Outros conceitos e axiomas que discutimos anteriormente aparecem aqui de modo magistral, como a amoralidade – ou moralidade cinzenta – da sociedade, a desilusão, preconceito, política, família, legado, ignorância, fanatismo e intrigas idênticos ao que vemos em nossa realidade e até mesmo em outros mundos fantásticos, porém tudo isso com uma cara própria moldada e adaptada conforme os paradigmas do cenário.
A Hq Tamtul e Magano e a Ameaça de Rumbaba, é uma excelente opção para se ter uma referência visual do universo criado por Solano. Isso caso você caro leitor deseje narrar uma aventura nesse mundo.
Me surpreende que ninguém ainda adaptou Kurgala para algum sistema de RPG ou que a própria editora não o tenha feito. Melhor para nós que podemos fazê-lo, não?
Aliás uma adaptação para RPG de Espadachim de Carvão, não contaria com o mesmo problema de se adaptar obras como o Senhor dos Anéis por exemplo. Uma vez que até o momento a saga do espadachim tem sido muito intimista, o que dá margem para aventuras paralelas. Sua saga ou mesmo que permita aos jogadores criarem o desfecho da mesma, caso queiram fazê-lo.
Ideias para o seu mundo
Claro que eu não poderia concluir esse artigo sem antes compartilhar com você, caro leitor, algumas ideias de temáticas para os mestres que querem criar seu próprio cenário de Baixa Fantasia.
Mundo Antigo: essa temática é muito comum e bem explorada na fantasia, o que não significa que não possamos abordá-la sob uma nova perspectiva. Basta considerar que o seu cenário é um mundo muito antigo, que viu a ascensão e queda de várias raças e civilizações – seja de modo gradual como o império romano ou brusca por meio de cataclismas naturais ou forças arcanas – e agora os personagens estão vivendo em mais uma dessas eras, podendo ter conhecimento acerca das anteriores, ou não, que irão se deparar com seus legados materiais e culturais, lidar com consequências das ações passadas e futuras.
Você pode ambientar seu jogo no princípio dessa era, com o ressurgimento da civilização, ou no fim dela, quando a sociedade está se degenerando ou quando o cataclisma é iminente. As possibilidades são muitas para listar aqui, mas trazendo uma grande variedade de temas e histórias com personalidades muito particulares, permitindo tanto um jogo heroico quanto sombrio, de toda forma a magia pode ser abordada aqui de duas formas.

• O QUE FAZER:
- 1) Extraia do trecho sobre Baixa Fantasia tudo o que vai desde "Me surpreende que" até "de Baixa Fantasia.", sem alterar nenhuma palavra.
- 2) Responda com base no trecho sobre Baixa Fantasia:
(a) Qual HQ é indicada como referência visual do universo criado por Solano?
(b) Como é descrita a saga do espadachim até o momento?
(c) Em quais dois momentos da era o jogo da temática Mundo Antigo pode ser ambientado?
- 3) Escreva a continuação do trecho sobre Baixa Fantasia a partir de onde ele termina.

(Trecho de um conjunto de dados)
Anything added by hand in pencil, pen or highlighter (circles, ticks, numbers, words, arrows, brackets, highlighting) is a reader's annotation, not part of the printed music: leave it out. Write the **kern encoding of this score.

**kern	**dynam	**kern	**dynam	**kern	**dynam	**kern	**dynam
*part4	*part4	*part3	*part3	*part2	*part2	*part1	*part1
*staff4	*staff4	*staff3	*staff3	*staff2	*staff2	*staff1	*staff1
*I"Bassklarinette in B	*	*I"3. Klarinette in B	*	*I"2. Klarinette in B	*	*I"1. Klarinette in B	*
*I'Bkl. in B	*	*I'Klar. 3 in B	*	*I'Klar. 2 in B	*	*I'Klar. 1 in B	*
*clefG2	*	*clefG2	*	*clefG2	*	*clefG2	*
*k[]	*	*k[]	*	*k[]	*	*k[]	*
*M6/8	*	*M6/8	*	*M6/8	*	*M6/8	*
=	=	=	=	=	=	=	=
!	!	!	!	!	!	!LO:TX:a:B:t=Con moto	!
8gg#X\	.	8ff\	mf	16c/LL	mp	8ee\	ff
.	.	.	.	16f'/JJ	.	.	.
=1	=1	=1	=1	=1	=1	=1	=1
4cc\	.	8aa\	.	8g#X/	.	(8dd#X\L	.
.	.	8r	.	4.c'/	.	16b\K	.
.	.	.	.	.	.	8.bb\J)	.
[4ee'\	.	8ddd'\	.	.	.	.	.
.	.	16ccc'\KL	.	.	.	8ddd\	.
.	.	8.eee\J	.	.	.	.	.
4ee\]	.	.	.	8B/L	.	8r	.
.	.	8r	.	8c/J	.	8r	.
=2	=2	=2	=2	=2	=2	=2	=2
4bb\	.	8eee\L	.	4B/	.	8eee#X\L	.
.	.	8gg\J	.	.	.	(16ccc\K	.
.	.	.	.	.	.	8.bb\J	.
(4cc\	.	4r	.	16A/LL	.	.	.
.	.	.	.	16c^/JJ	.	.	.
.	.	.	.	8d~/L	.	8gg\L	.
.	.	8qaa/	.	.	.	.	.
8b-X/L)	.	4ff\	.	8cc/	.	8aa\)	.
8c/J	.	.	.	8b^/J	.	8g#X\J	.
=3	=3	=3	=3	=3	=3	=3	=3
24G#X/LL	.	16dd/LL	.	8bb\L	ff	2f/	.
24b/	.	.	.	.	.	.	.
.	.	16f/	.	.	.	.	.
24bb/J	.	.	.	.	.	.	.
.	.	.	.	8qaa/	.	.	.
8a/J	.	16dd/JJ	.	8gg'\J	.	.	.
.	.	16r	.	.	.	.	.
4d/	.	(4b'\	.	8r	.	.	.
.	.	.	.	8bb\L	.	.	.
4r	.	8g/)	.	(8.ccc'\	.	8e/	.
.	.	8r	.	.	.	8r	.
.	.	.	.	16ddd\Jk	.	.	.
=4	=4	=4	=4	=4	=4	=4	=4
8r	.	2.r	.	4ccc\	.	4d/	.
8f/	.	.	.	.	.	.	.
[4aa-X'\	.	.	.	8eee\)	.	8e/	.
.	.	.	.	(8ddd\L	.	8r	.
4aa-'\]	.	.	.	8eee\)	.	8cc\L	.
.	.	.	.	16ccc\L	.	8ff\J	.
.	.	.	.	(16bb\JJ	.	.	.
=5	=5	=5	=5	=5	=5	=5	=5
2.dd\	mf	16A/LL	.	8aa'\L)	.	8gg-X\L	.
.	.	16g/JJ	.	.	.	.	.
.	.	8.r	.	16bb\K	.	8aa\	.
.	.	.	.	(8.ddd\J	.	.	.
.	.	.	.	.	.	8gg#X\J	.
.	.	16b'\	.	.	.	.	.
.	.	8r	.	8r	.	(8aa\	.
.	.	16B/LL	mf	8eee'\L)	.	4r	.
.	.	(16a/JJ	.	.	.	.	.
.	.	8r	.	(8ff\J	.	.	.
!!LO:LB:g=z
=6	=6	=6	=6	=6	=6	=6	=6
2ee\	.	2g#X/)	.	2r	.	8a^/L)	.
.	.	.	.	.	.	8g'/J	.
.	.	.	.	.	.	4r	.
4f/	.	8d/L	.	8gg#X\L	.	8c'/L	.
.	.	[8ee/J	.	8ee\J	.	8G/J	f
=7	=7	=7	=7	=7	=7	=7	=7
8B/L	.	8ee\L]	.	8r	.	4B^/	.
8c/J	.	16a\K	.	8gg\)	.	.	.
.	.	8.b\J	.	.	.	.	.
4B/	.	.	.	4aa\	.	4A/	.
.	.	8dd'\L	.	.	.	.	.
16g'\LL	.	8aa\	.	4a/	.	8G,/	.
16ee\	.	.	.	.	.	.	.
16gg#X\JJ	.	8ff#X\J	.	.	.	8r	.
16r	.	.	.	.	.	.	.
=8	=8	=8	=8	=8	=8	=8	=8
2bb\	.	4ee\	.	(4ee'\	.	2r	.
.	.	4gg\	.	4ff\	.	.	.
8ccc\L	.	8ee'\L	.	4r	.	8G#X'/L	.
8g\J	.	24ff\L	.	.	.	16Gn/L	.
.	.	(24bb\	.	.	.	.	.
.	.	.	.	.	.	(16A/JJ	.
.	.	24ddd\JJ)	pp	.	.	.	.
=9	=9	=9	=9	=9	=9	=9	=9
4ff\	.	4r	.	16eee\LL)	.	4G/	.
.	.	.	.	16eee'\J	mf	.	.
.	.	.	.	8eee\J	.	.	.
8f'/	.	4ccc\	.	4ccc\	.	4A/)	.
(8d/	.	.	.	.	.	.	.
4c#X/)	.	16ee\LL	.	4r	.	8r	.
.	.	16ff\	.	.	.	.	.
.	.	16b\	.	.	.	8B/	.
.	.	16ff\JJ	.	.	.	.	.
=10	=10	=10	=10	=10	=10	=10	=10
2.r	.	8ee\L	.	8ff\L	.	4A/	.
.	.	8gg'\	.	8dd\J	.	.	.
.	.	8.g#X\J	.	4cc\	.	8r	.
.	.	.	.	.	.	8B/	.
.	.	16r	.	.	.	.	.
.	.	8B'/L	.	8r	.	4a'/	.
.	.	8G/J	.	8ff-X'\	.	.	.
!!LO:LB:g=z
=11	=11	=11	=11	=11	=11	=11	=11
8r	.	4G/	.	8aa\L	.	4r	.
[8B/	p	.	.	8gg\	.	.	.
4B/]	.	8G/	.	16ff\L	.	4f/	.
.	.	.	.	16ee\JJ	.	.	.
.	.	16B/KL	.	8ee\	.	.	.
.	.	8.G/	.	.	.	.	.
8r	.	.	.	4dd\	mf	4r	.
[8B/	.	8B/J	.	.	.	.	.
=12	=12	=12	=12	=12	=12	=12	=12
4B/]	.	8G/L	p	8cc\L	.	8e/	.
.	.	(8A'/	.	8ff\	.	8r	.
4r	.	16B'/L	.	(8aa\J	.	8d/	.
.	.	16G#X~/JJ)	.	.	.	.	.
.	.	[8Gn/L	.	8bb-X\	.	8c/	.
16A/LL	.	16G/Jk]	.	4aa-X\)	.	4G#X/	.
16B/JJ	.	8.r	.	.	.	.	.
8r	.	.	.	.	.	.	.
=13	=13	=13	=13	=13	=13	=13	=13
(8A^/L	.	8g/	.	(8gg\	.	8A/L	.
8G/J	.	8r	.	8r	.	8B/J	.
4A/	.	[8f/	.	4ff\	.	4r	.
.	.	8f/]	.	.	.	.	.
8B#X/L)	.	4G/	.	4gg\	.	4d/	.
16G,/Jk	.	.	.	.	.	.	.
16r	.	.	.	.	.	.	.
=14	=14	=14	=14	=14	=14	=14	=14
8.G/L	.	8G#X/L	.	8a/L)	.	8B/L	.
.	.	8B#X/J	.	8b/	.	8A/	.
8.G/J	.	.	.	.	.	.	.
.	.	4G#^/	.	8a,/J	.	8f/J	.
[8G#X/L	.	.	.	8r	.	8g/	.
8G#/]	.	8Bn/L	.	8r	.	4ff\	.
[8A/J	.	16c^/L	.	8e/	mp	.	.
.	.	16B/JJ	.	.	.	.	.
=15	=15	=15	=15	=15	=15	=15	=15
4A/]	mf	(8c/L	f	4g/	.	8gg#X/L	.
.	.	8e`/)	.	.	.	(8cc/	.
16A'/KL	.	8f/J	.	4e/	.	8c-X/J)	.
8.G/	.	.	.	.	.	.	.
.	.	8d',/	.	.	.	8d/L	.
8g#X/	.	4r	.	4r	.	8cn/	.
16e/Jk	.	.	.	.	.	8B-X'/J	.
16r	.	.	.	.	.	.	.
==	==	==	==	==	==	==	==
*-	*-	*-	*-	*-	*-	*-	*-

• RESPOSTAS:
- 1)
Me surpreende que ninguém ainda adaptou Kurgala para algum sistema de RPG ou que a própria editora não o tenha feito. Melhor para nós que podemos fazê-lo, não?
Aliás uma adaptação para RPG de Espadachim de Carvão, não contaria com o mesmo problema de se adaptar obras como o Senhor dos Anéis por exemplo. Uma vez que até o momento a saga do espadachim tem sido muito intimista, o que dá margem para aventuras paralelas. Sua saga ou mesmo que permita aos jogadores criarem o desfecho da mesma, caso queiram fazê-lo.
Ideias para o seu mundo
Claro que eu não poderia concluir esse artigo sem antes compartilhar com você, caro leitor, algumas ideias de temáticas para os mestres que querem criar seu próprio cenário de Baixa Fantasia.

- 2)
(a) Tamtul e Magano e a Ameaça de Rumbaba.
(b) Muito intimista.
(c) No princípio dessa era, com o ressurgimento da civilização, ou no fim dela, quando a sociedade está se degenerando ou quando o cataclisma é iminente.

- 3)
Uma fonte de grande poder dos antigos que está sendo redescoberta aos poucos pelos povos atuais – inclusive os monstros e aberrações deles – ou como um conhecimento que está aos poucos se perdendo ou causando a decadência da civilização. Qualquer tipo de referência pode ser usado aqui, a Baixa Fantasia está nas características e narrativa que se deseja usar.
Uma lacuna do tempo pouco aproveitada, mas muito ”fértil” para suas aventuras.
Mundo Jovem: essa temática não é muito explorada, mas tem grande potencial. Imagine um mundo em que a civilização se encontra em um estado primordial, sendo pouco mais do que cidades-estados, pequenos reinos e tribos.
Temos aqui margem para campanhas de exploração muito interessantes com os personagens evoluindo de reles exploradores, nômades e mercenários a verdadeiras lendas vivas. Ao criar rotas de comércio, estabelecer contato com um novo povo, descobrir uma nova fonte de riqueza ou derrotar feras exóticas, praticamente qualquer enredo pode ser adaptado aqui. Mas, é importante potencializar o sentimento de estranheza ou maravilhamento dos personagens.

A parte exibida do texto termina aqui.